▸ **CONSIGNE**: Pouvez-vous recopier fidèlement le passage du texte choisi qui commence aux mots « R - Il n'y a » et s'arrête après « soutenir notre action. » ?

▸ **TEXTE CHOISI**:
▼▼▼
R - Il n'y a pas de clause de rendez-vous dans les accords actuels. Je voudrais rappeler que même s'ils continuaient à aspirer à l'indépendance, on le sait puisque aussi bien M. Rugova que l'UCK le disent, ils ont approuvé le plan de la communauté internationale qui a été présenté à Belgrade par M. Ahtisaari et M. Tchernomirdyne. Le chef actuel, le principal chef de l'UCK, M. Tatshi, que j'ai vu à Paris il y a une dizaine de jours, a apporté son soutien à ce plan. Ils ont donc des espérances et des aspirations mais ils ont en même temps un réalisme, peut-être nouveau, qui les amènent à soutenir notre action.
▲▲▲
▸ **DONNÉES EXTRAITES**:
▼▼▼
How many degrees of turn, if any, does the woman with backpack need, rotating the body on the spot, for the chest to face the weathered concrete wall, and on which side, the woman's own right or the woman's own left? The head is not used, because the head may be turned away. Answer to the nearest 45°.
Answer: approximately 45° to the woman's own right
▲▲▲
▼▼▼
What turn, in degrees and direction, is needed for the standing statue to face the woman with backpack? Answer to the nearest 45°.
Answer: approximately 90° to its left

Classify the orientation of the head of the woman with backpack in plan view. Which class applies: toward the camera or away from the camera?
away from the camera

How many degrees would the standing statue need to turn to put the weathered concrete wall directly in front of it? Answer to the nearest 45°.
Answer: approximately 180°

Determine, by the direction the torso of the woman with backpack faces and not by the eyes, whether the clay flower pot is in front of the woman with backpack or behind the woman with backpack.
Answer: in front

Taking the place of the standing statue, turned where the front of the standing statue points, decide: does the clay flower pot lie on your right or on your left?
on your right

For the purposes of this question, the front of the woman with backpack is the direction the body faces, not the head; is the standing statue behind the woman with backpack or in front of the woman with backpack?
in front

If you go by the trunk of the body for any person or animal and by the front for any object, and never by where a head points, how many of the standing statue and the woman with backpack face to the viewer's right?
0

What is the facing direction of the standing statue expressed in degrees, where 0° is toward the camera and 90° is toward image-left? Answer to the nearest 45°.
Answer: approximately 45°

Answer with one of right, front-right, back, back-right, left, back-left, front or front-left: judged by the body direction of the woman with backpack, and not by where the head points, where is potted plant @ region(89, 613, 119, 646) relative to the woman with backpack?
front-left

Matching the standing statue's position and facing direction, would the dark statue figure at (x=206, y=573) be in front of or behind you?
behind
▲▲▲
▼▼▼
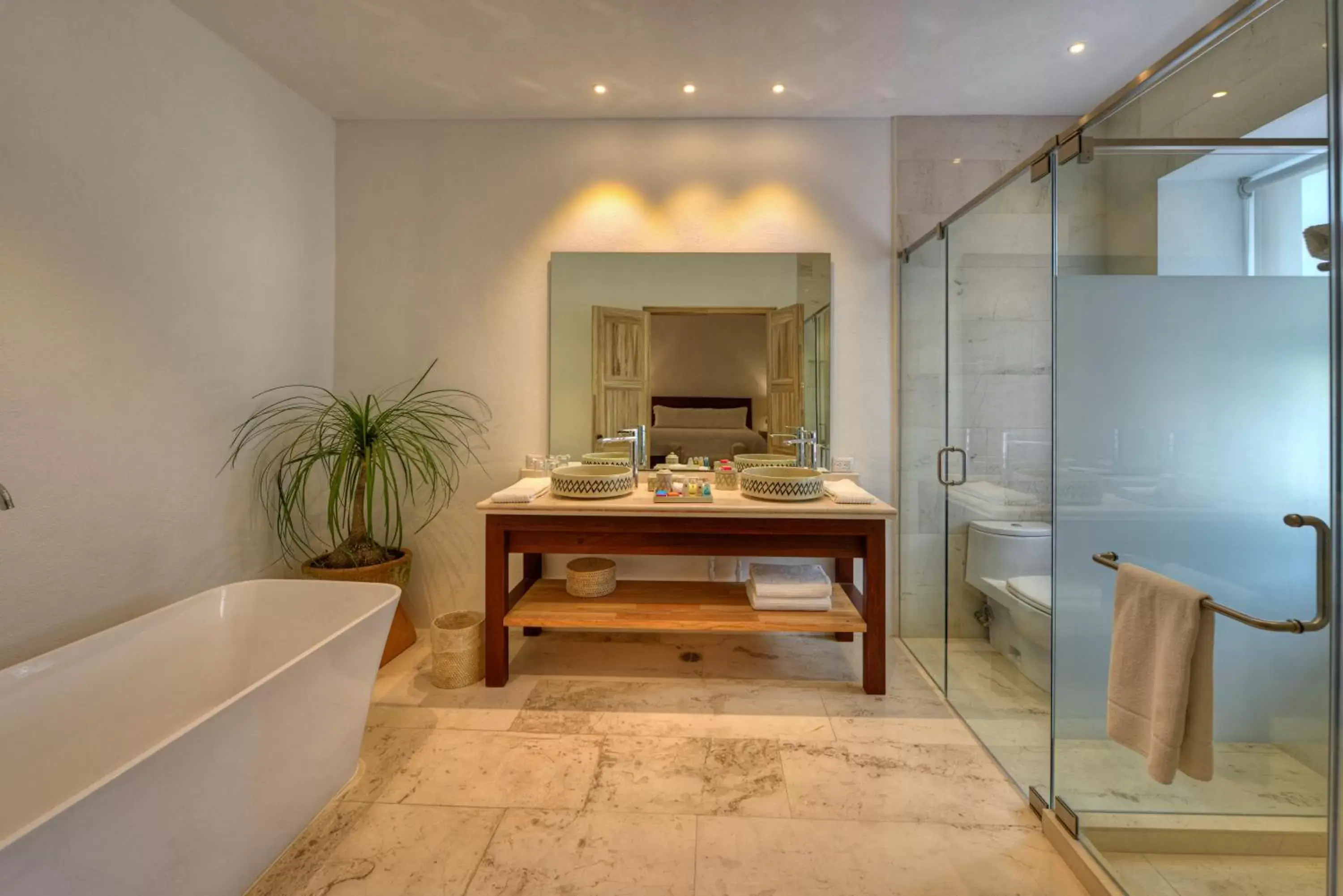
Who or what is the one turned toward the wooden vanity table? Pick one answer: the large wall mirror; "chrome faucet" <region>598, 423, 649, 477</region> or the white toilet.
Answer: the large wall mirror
▲▲▲
▸ **RÉPONSE ATTENDUE**:
R - Il n'y a pas de clause de rendez-vous dans les accords actuels. Je voudrais rappeler que même s'ils continuaient à aspirer à l'indépendance, on le sait puisque aussi bien M. Rugova que l'UCK le disent, ils ont approuvé le plan de la communauté internationale qui a été présenté à Belgrade par M. Ahtisaari et M. Tchernomirdyne. Le chef actuel, le principal chef de l'UCK, M. Tatshi, que j'ai vu à Paris il y a une dizaine de jours, a apporté son soutien à ce plan. Ils ont donc des espérances et des aspirations mais ils ont en même temps un réalisme, peut-être nouveau, qui les amènent à soutenir notre action.